▶ _讨论帖_:
= = = = =

大神们，帮忙看看这个指向链表的指针。

经测试，代码之前都正确，主函数最后指针处如果用3个指针分别指（如注释）能正确运行，如果用一个指针(如代码），则会无限循环输出s3的内容，求大神解……

 #include<iostream>
#include<string.h>
#include<fstream>
using namespace std;
class song{
        int id;
        char*name;
        char*actor;
public:
    song(int a, char*b, char*c){
        id = a;
        name = new char[strlen(b) + 1];
        actor = new char[strlen(c) + 1];
        strcpy_s(name, strlen(b) + 1, b);
        strcpy_s(actor, strlen(c) + 1, c);
    }
    song(){};
    void setid(int i){ id = i; }
    //char* geta(){ return actor; }
    bool operator<(song temp){
        if (strcmp(actor, temp.actor) < 0)
            return true;
        return false;
    }
    void show(){ cout << id << " "<< name << " (" << actor<<")"<< endl; }
};
struct list{
    song ge;
    list*next;
};
void insert(list*&head, list* charu){
    if (head == NULL){
        head = charu;
        charu->next = NULL;
        return;
    }
    if (charu->ge < head->ge){
        charu->next = head;
        head = charu;
        return;
    }
    list*p = head, *q = head;
    while (p->ge < charu->ge&&p->next != NULL){
        q = p;
        p = p->next;
    }
    if (p->ge < charu->ge){
        p->next = charu;
        charu->next = NULL;
    }
    else {
        charu->next = p;
        q->next = charu;
    }
    return;
}
int main(){
    song s1(1, "aaa", "aa"), s2(2, "ccc", "cc"), s3(3, "bbb", "bb");
    list*head = NULL, *p = new list, *q = new list, *r = new list;
    p->ge = s1;
    insert(head, p);
    p->ge = s2;             //q->ge=s2;
    insert(head, p);        //insert(head,q);
    p->ge = s3;             //r->ge=s3;
    insert(head, p);        //insert(head,r);
    list*temp = head;
    int i = 1;
    while (temp != NULL){
        temp->ge.setid(i++);
        temp->ge.show();
        temp = temp->next;
    }
}

这里加上
p = new list;
p->ge = s2;
insert(head, p);
下面类似
p = new list;
p->ge = s3;
insert(head, p);

否则你实际上只有一个节点，你插入的指针指向同一个存储。

= = = = =

▶ _展示信息_:
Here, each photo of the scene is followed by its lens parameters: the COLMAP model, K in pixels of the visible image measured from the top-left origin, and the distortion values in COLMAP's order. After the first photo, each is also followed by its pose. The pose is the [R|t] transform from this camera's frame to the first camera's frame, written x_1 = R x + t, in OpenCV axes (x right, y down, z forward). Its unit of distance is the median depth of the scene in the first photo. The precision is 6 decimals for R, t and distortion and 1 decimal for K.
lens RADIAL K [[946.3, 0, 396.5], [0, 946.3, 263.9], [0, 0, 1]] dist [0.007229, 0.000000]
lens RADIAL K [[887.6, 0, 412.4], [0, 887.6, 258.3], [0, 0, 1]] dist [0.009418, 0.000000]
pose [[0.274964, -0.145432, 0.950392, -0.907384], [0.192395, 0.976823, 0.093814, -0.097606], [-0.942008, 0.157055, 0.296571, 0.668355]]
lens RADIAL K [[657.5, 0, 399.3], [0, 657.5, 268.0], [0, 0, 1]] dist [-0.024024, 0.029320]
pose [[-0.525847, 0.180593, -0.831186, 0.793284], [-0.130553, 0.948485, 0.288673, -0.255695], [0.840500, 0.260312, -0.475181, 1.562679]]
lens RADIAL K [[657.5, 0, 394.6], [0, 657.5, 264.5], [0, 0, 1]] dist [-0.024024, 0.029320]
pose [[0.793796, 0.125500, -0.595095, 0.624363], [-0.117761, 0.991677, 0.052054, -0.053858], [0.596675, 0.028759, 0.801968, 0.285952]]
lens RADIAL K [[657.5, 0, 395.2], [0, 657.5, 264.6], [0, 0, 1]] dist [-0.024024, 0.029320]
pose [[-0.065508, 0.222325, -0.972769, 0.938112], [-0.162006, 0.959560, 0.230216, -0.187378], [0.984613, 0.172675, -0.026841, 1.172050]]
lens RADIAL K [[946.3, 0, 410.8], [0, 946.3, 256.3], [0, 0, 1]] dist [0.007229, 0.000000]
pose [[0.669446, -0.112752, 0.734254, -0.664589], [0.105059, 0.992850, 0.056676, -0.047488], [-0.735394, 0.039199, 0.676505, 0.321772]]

= = = = =

▶ _题目要求_: 讨论帖中，提问者说主函数末尾只用一个指针时，程序会出现什么情况？ 上述记录在此不起任何作用。

▶ _书面作答_: 程序会无限循环输出s3的内容。